# Thread: Subsets

1. ## Subsets

A = {a, b, c}

is the answer: A, empty set, {a}, {b}, {c}, {a,b} {b,c} {a,c}

2. Originally Posted by NeedHelp18
A = {a, b, c}

is the answer: A, empty set, {a}, {b}, {c}, {a,b} {b,c} {a,c}
Yes

Here is a good way to check.
If $S$ is a set with $n$ elements (here $n=3$) then the number subsets of $S$ is $2^n$ (here $2^3 = 8$ so you get eight).

3. Hello, NeedHelp18!

List the subsets of: . $A \:=\: \{a, b, c\}$

Answer: . $\emptyset,\; \{a\},\; \{b\},\; \{c\}, \;\{a,b\},\; \{b,c\},\; \{a,c\},\;\{a,b,c\}$ . . . . Right!

Here's way to ensure that you have all the subsets . . .

First of all, a set of $n$ elements has $2^n$ subsests.

Your set has $n = 3$ elements, so there are $2^3 = 8$ subsets.
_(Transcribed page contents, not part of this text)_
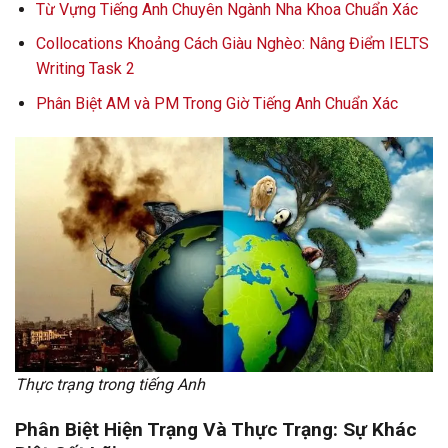
Từ Vựng Tiếng Anh Chuyên Ngành Nha Khoa Chuẩn Xác
Collocations Khoảng Cách Giàu Nghèo: Nâng Điểm IELTS
Writing Task 2
Phân Biệt AM và PM Trong Giờ Tiếng Anh Chuẩn Xác
Thực trạng trong tiếng Anh
Phân Biệt Hiện Trạng Và Thực Trạng: Sự Khác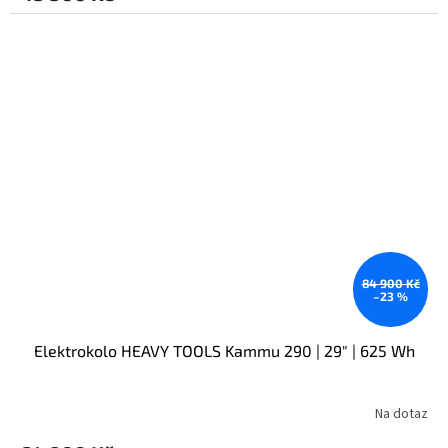
84 900 Kč
–23 %
Elektrokolo HEAVY TOOLS Kammu 290 | 29" | 625 Wh
Na dotaz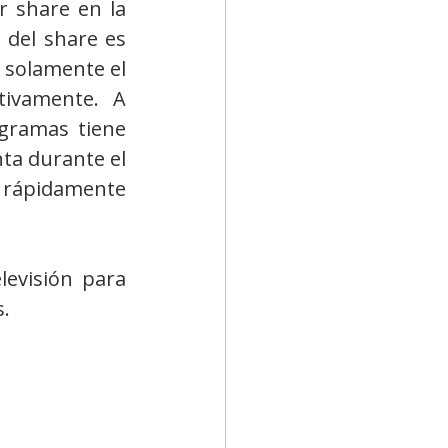
 share en la 
 del share es 
 solamente el 
ivamente. A 
gramas tiene 
a durante el 
 rápidamente 
evisión para 
s.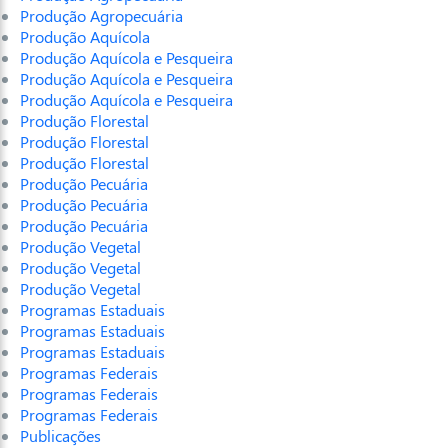
Produção Agropecuária
Produção Aquícola
Produção Aquícola e Pesqueira
Produção Aquícola e Pesqueira
Produção Aquícola e Pesqueira
Produção Florestal
Produção Florestal
Produção Florestal
Produção Pecuária
Produção Pecuária
Produção Pecuária
Produção Vegetal
Produção Vegetal
Produção Vegetal
Programas Estaduais
Programas Estaduais
Programas Estaduais
Programas Federais
Programas Federais
Programas Federais
Publicações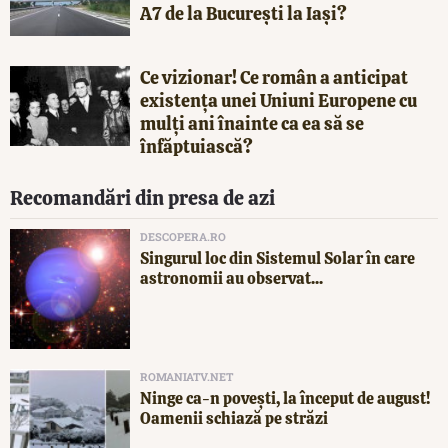
A7 de la București la Iași?
Ce vizionar! Ce român a anticipat
existența unei Uniuni Europene cu
mulți ani înainte ca ea să se
înfăptuiască?
Recomandări din presa de azi
DESCOPERA.RO
Singurul loc din Sistemul Solar în care
astronomii au observat...
ROMANIATV.NET
Ninge ca-n povești, la început de august!
Oamenii schiază pe străzi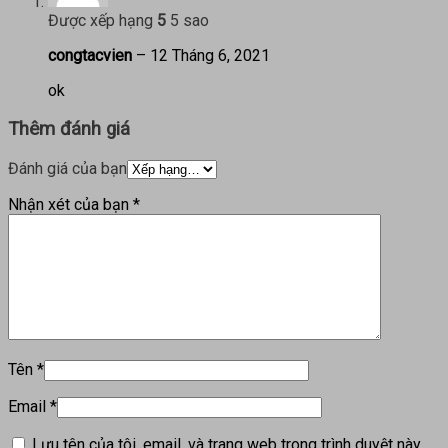
Được xếp hạng
5
5 sao
congtacvien
–
12 Tháng 6, 2021
ok
Thêm đánh giá
Đánh giá của bạn
Nhận xét của bạn
*
Tên
*
Email
*
Lưu tên của tôi, email, và trang web trong trình duyệt này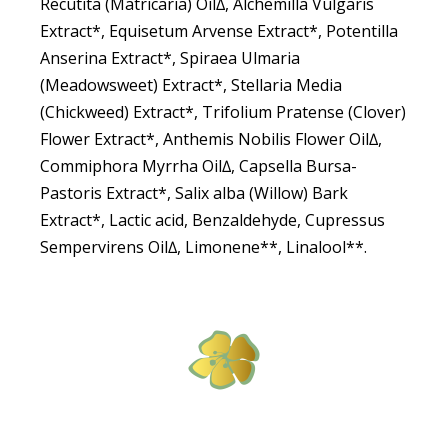
Recutita (Matricaria) Oil∆, Alchemilla Vulgaris
Extract*, Equisetum Arvense Extract*, Potentilla
Anserina Extract*, Spiraea Ulmaria
(Meadowsweet) Extract*, Stellaria Media
(Chickweed) Extract*, Trifolium Pratense (Clover)
Flower Extract*, Anthemis Nobilis Flower Oil∆,
Commiphora Myrrha Oil∆, Capsella Bursa-
Pastoris Extract*, Salix alba (Willow) Bark
Extract*, Lactic acid, Benzaldehyde, Cupressus
Sempervirens Oil∆, Limonene**, Linalool**.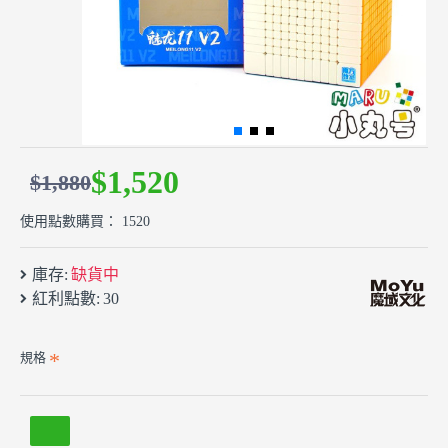
$1,520
$1,880
使用點數購買： 1520
庫存:
缺貨中
紅利點數:
30
規格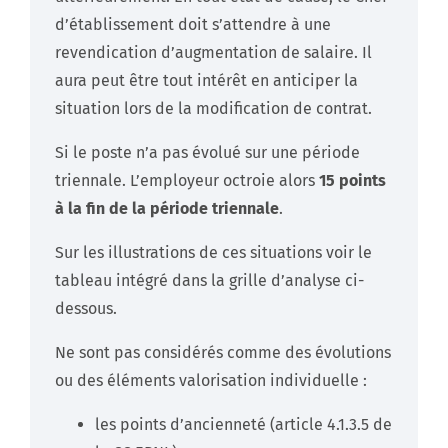
d’établissement doit s’attendre à une
revendication d’augmentation de salaire. Il
aura peut être tout intérêt en anticiper la
situation lors de la modification de contrat.
Si le poste n’a pas évolué sur une période
triennale. L’employeur octroie alors
15 points
à la fin de la période triennale
.
Sur les illustrations de ces situations voir le
tableau intégré dans la grille d’analyse ci-
dessous.
Ne sont pas considérés comme des évolutions
ou des éléments valorisation individuelle :
les points d’ancienneté (article 4.1.3.5 de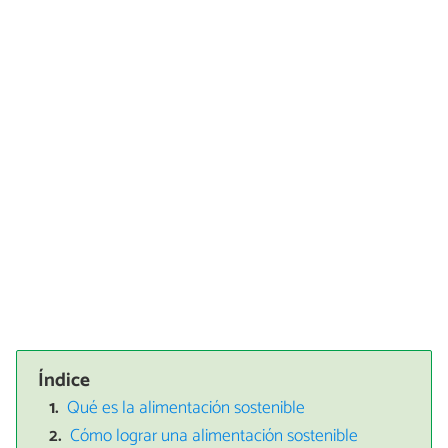
Índice
Qué es la alimentación sostenible
Cómo lograr una alimentación sostenible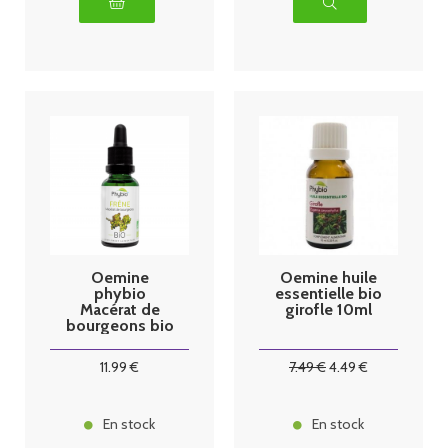
Oemine
Oemine huile
phybio
essentielle bio
Macérat de
girofle 10ml
bourgeons bio
30 ml frene
11
.99
€
7
.49
€
4
.49
€
En stock
En stock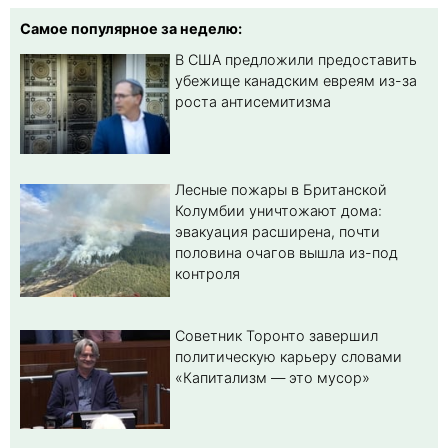
Самое популярное за неделю:
В США предложили предоставить
убежище канадским евреям из-за
роста антисемитизма
Лесные пожары в Британской
Колумбии уничтожают дома:
эвакуация расширена, почти
половина очагов вышла из-под
контроля
Советник Торонто завершил
политическую карьеру словами
«Капитализм — это мусор»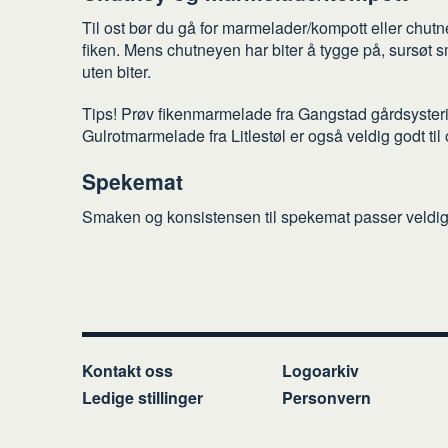
Til ost bør du gå for marmelader/kompott eller chut
fiken. Mens chutneyen har biter å tygge på, sursøt
uten biter.
Tips! Prøv fikenmarmelade fra Gangstad gårdsysteri
Gulrotmarmelade fra Litlestøl er også veldig godt ti
Spekemat
Smaken og konsistensen til spekemat passer veldig god
Kontakt oss
Logoarkiv
Ledige stillinger
Personvern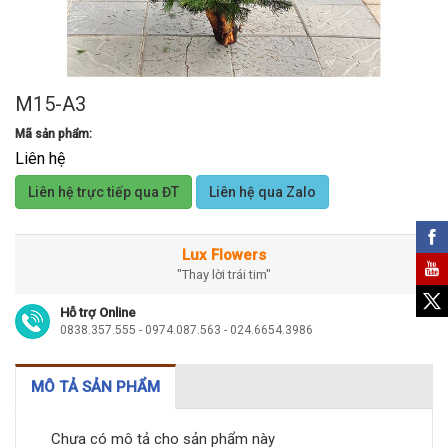
M15-A3
Mã sản phẩm:
Liên hệ
Liên hệ trực tiếp qua ĐT
Liên hệ qua Zalo
Lux Flowers
"Thay lời trái tim"
Hỗ trợ Online
0838.357.555 - 0974.087.563 - 024.6654.3986
MÔ TẢ SẢN PHẨM
Chưa có mô tả cho sản phẩm này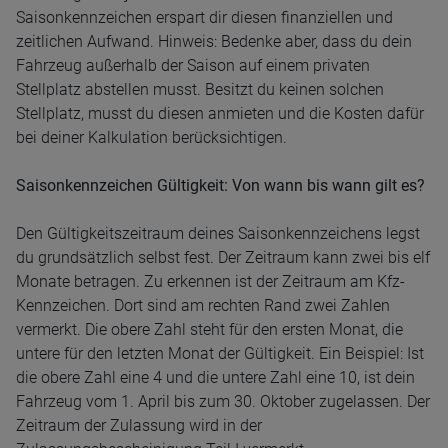
Saisonkennzeichen erspart dir diesen finanziellen und
zeitlichen Aufwand. Hinweis: Bedenke aber, dass du dein
Fahrzeug außerhalb der Saison auf einem privaten
Stellplatz abstellen musst. Besitzt du keinen solchen
Stellplatz, musst du diesen anmieten und die Kosten dafür
bei deiner Kalkulation berücksichtigen.
Saisonkennzeichen Gültigkeit: Von wann bis wann gilt es?
Den Gültigkeitszeitraum deines Saisonkennzeichens legst
du grundsätzlich selbst fest. Der Zeitraum kann zwei bis elf
Monate betragen. Zu erkennen ist der Zeitraum am Kfz-
Kennzeichen. Dort sind am rechten Rand zwei Zahlen
vermerkt. Die obere Zahl steht für den ersten Monat, die
untere für den letzten Monat der Gültigkeit. Ein Beispiel: Ist
die obere Zahl eine 4 und die untere Zahl eine 10, ist dein
Fahrzeug vom 1. April bis zum 30. Oktober zugelassen. Der
Zeitraum der Zulassung wird in der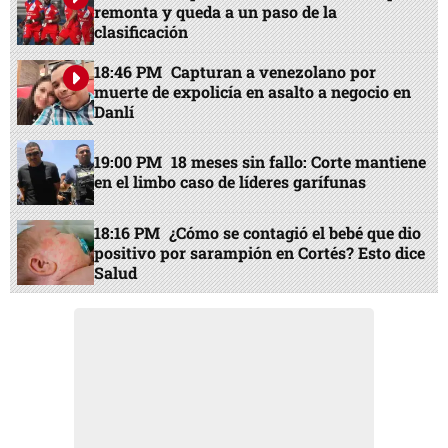
remonta y queda a un paso de la
clasificación
18:46 PM
Capturan a venezolano por
muerte de expolicía en asalto a negocio en
Danlí
19:00 PM
18 meses sin fallo: Corte mantiene
en el limbo caso de líderes garífunas
18:16 PM
¿Cómo se contagió el bebé que dio
positivo por sarampión en Cortés? Esto dice
Salud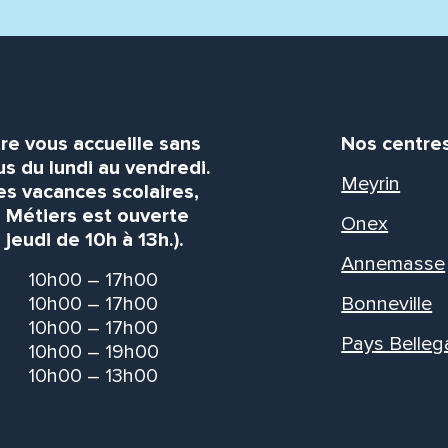
re vous accueille sans
Nos centre
s du lundi au vendredi.
Meyrin
es vacances scolaires,
s Métiers est ouverte
Onex
 jeudi de 10h à 13h.).
Annemasse
10h00 – 17h00
10h00 – 17h00
Bonneville
10h00 – 17h00
Pays Belleg
10h00 – 19h00
10h00 – 13h00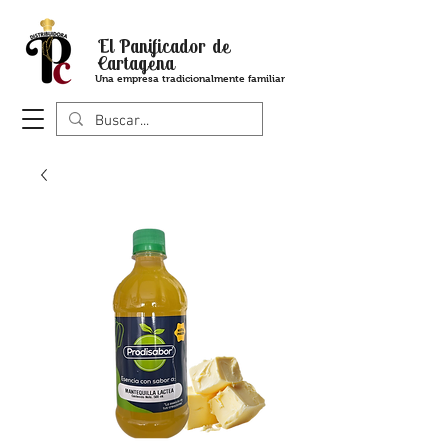
El Panificador de
Cartagena
Una empresa tradicionalmente familiar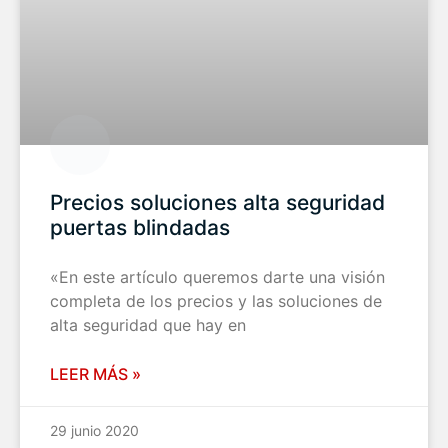
Precios soluciones alta seguridad
puertas blindadas
«En este artículo queremos darte una visión
completa de los precios y las soluciones de
alta seguridad que hay en
LEER MÁS »
29 junio 2020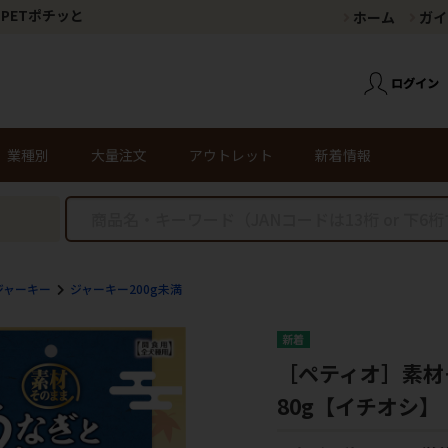
PETポチッと
ホーム
ガイ
業種別
大量注文
アウトレット
新着情報
ジャーキー
ジャーキー200g未満
［ペティオ］素材
80g【イチオシ】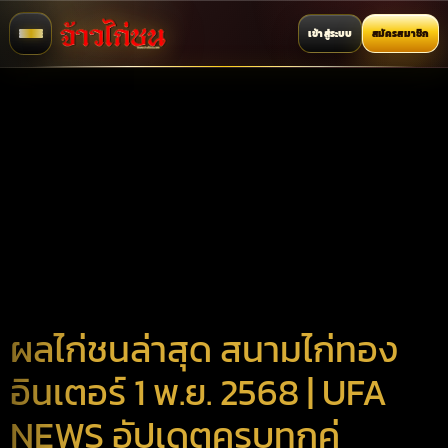
เข้าสู่ระบบ
สมัครสมาชิก
ผลไก่ชนล่าสุด สนามไก่ทอง
อินเตอร์ 1 พ.ย. 2568 | UFA
NEWS อัปเดตครบทุกคู่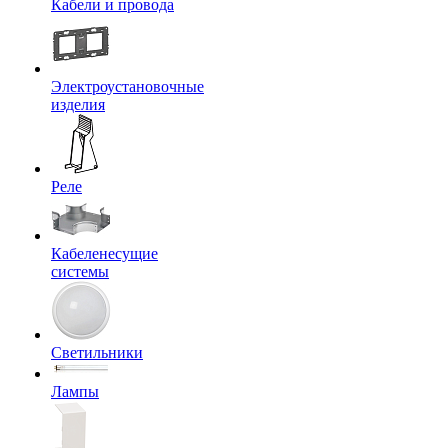
Кабели и провода
Электроустановочные
изделия
Реле
Кабеленесущие
системы
Светильники
Лампы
Make a chart with 8 rows . . . and 3 columns (one for each element).

. . $\begin{array}{c|c|c}
a & b & c \\ \hline \hline
& & \\ \hline
& & \\ \hline
& & \\ \hline
& & \\ \hline
& & \\ \hline
& & \\ \hline
&& \\ \hline
&& \\ \hline \end{array}$

In the first column, write four a's and four blanks.

. . $\begin{array}{c|c|c}
a & b & c \\ \hline \hline
a & & \\ \hline
a& & \\ \hline
a& & \\ \hline
a& & \\ \hline
-& & \\ \hline
-& & \\ \hline
-&& \\ \hline
-&& \\ \hline \end{array}$

In the second column, write two b's and two blanks, etc.

. . $\begin{array}{c|c|c}
a & b & c \\ \hline \hline
a &b & \\ \hline
a&b & \\ \hline
a&- & \\ \hline
a&- & \\ \hline
-&b & \\ \hline
-&b & \\ \hline
-&-& \\ \hline
-&-& \\ \hline \end{array}$

In the third column, write one c, one blank, etc.

. . $\begin{array}{c|c|c}
a & b & c \\ \hline \hline
a &b & c \\ \hline
a&b &- \\ \hline
a&- &c \\ \hline
a&- &- \\ \hline
-&b &c \\ \hline
-&b &- \\ \hline
-&-&c \\ \hline
-&-&- \\ \hline \end{array}$

The eight possible subsets appear in the eight rows.